Next-Generation Brain-Machine Interface Systems for Decoding and Control of Neural Dynamics

Next-Generation Brain-Machine Interface Systems for Decoding and Control of Neural Dynamics

By Maryam Shanechi (University of Southern California)

Talk Abstract: A major challenge in engineering and neuroscience is to model, decode, and control the complex activity of large populations of neurons that underlie our brain’s functions and dysfunctions. I will present our work toward addressing this challenge, which can help restore lost motor and emotional function in millions of patients with disabling neurological and neuropsychiatric disorders such as major depression. I first discuss a multiscale dynamical modeling framework that can decode mood variations from multisite human brain activity and identify brain regions that are most predictive of mood. I then develop a system identification approach that can predict multiregional brain network dynamics (output) in response to time-varying electrical stimulation (input) to enable closed-loop control of neural activity. Further, I extend our modeling framework to dissociate behaviorally relevant neural dynamics that can otherwise be missed, such as those during naturalistic movements. I also present how these models can incorporate multiple spatiotemporal scales of brain activity simultaneously. Finally, I will develop neural network architectures and learning algorithms that can capture and localize nonlinearities in behaviorally relevant neural dynamics. These dynamical models, decoders, and controllers can enable a new generation of brain-machine interfaces for personalized therapy in brain disorders.

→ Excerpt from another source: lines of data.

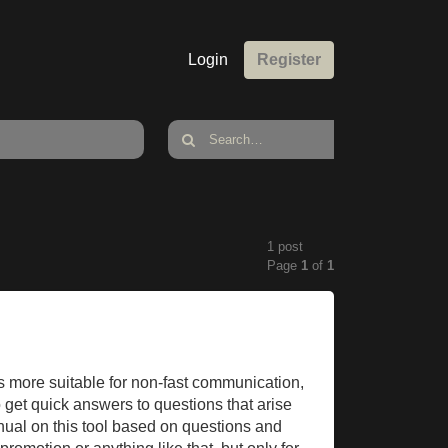
Login
Register
1 post
Page
1
of
1
is more suitable for non-fast communication,
o get quick answers to questions that arise
anual on this tool based on questions and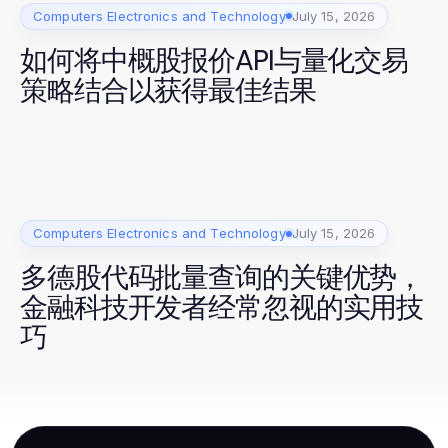
Computers Electronics and Technology
July 15, 2026
如何将中概股报价API与量化交易
策略结合以获得最佳结果
Computers Electronics and Technology
July 15, 2026
多德股代码批量查询的关键优势，
金融科技开发者经常忽视的实用技
巧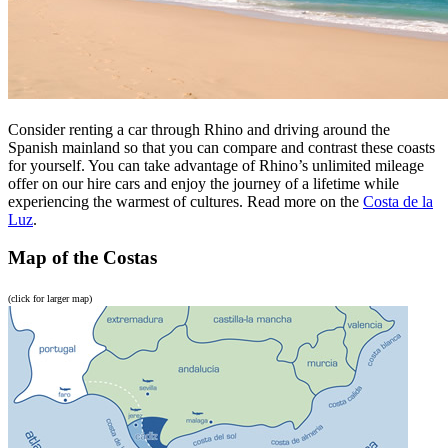
Consider renting a car through Rhino and driving around the
Spanish mainland so that you can compare and contrast these coasts
for yourself. You can take advantage of Rhino’s unlimited mileage
offer on our hire cars and enjoy the journey of a lifetime while
experiencing the warmest of cultures. Read more on the
Costa de la
Luz
.
Map of the Costas
(click for larger map)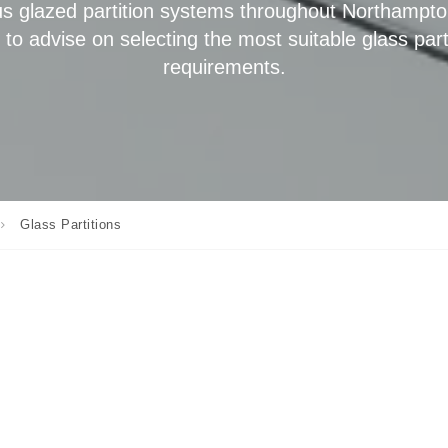
s glazed partition systems throughout Northampto
o advise on selecting the most suitable glass part
requirements.
Glass Partitions
,
meless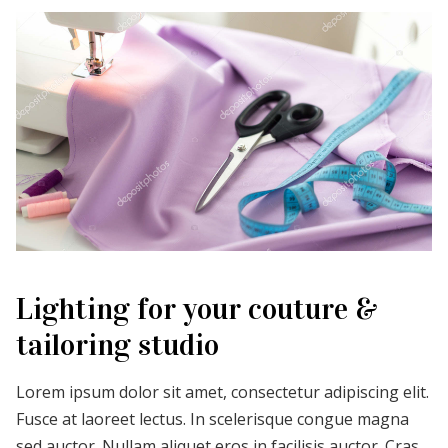
Lighting for your couture &
tailoring studio
Lorem ipsum dolor sit amet, consectetur adipiscing elit.
Fusce at laoreet lectus. In scelerisque congue magna
sed auctor. Nullam aliquet eros in facilisis auctor. Cras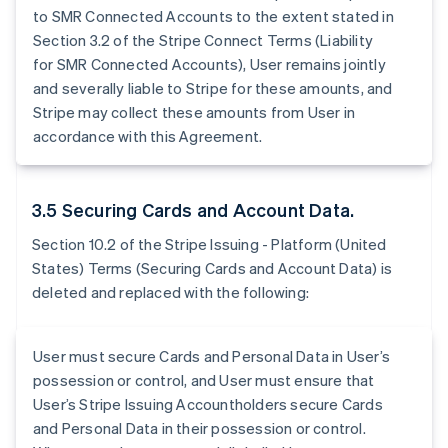
to SMR Connected Accounts to the extent stated in
Section 3.2 of the Stripe Connect Terms (Liability
for SMR Connected Accounts), User remains jointly
and severally liable to Stripe for these amounts, and
Stripe may collect these amounts from User in
accordance with this Agreement.
3.5 Securing Cards and Account Data.
Section 10.2 of the Stripe Issuing - Platform (United
States) Terms (Securing Cards and Account Data) is
deleted and replaced with the following:
User must secure Cards and Personal Data in User’s
possession or control, and User must ensure that
User’s Stripe Issuing Accountholders secure Cards
and Personal Data in their possession or control.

Speaker Bio: Maryam M. Shanechi is Associate Professor and Viterbi Early Career Chair in Electrical and Computer Engineering (ECE) and a member of the Neuroscience Graduate Program and Departments of Computer Science and Biomedical Engineering at the University of Southern California (USC). Prior to joining USC, she was Assistant Professor at Cornell University’s ECE department in 2014. She received her B.A.Sc. degree in Engineering Science from the University of Toronto, her S.M. and Ph.D. degrees in Electrical Engineering and Computer Science from MIT, and her postdoctoral training in Neural Engineering at Harvard Medical School and UC Berkeley. Her research focuses on developing closed-loop neurotechnology and studying the brain through decoding and control of neural dynamics. She is the recipient of several awards including the NIH Director’s New Innovator Award, NSF CAREER Award, ONR Young Investigator Award, ASEE’s Curtis W. McGraw Research Award, MIT Technology Review’s top 35 Innovators Under 35, Popular Science Brilliant 10, Science News SN10, One Mind Rising Star Award, and a DoD Multidisciplinary University Research Initiative (MURI) Award.